This disintegration of primitive traditions forms the second stage, a negative one, in the process which produced the Homeric Theo-mythology.

When the divine idea, and also the idea of the relation between man and his Maker, had once been fundamentally changed, there was now room for the introduction without limit of what was merely human into religion. Instead of man’s being formed in the image of God, God was formed in the image of man. The ancient traditions were made each to assume a separate individual form; and these shapes were fashioned by magnifying and modifying processes from the pattern that human nature afforded.

Again, as man does not exist alone and individually, but in the family, so the nexus of the family was introduced as the basis of a divine order. This we may call, resting on the etymology of the word, the divine Œconomy of the Homeric religion.

But as with man, so with the supernatural world, on which his own genius was now powerfully reflected, families themselves, when multiplied, required a political order; and therefore, among the gods also a State and government are formed, a divine polity. Human care, by a strange inversion, makes parental provision for the good government of those deities whom it has called into being.

The propagation, for which a physical provision was made among men, takes place within the mythological circle also, under the laws of his intelligent nature. The ranks of the Immortals are filled with persons metaphysically engendered.
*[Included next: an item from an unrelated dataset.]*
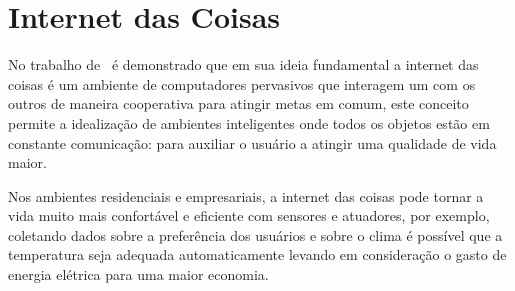 \section{Internet das Coisas}

No trabalho de~ é demonstrado que em sua ideia fundamental a internet das coisas é um ambiente de computadores pervasivos que interagem um com os outros de maneira cooperativa para atingir metas em comum, este conceito permite a idealização de ambientes inteligentes onde todos os objetos estão em constante comunicação: para auxiliar o usuário a atingir uma qualidade de vida maior.

Nos ambientes residenciais e empresariais, a internet das coisas pode tornar a vida muito mais confortável e eficiente com sensores e atuadores, por exemplo, coletando dados sobre a preferência dos usuários e sobre o clima é possível que a temperatura seja adequada automaticamente levando em consideração o gasto de energia elétrica para uma maior economia. \cite{ATZORI:2010}

%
These persons they represent concrete forms given to abstract ideas, or, to state nearly the same thing in other words, personal modes of existence assigned to powers which man saw as it were alive and at work in the universe, physical or intelligent, around him. But here too a distinction is to be observed. Sometimes the deity was set above the natural power, as its governor and controller: sometimes he merely signified the power itself put in action. The former mode commonly points to tradition; the latter always to invention.

And lastly, when a supernatural κοσμὸς or order had thus been constructed, the principles of affinity between it and the order here below exercised a reciprocally attractive force. The gods were more and more humanized, man was more and more invested with deity: deity was made cheap and common among men, and the interval from earth to heaven was bridged over by various means. These means were principally; first, the translation of men into the company of the immortals; secondly, the introduction of intermediate races; and, thirdly and most of all, the deification of heroes.

Subordinate to this general view, there arises another question: how are we to subdivide the inventive parts of the Homeric mythology? What general statements can be propounded, or criteria supplied, to show how much Greece fabricated or moulded for herself, and what she owed to Egypt, or to Phœnicia, or to other lands in the East, whose traditions she had either inherited or received?

Sources of the inventive portions.

A deep obscurity hangs over this subject. We do not know all that was contained in each of the various religions of the East at any one epoch, much less at all the periods within which they may have contributed materials to the gorgeous fabric of Homer. Many things were probably common to several of them: and where this was so, circumstantial evidence cannot avail for determining the source at which the Poet or his nation borrowed.

But several propositions may be laid down, which will tend towards describing the path of our inquiry.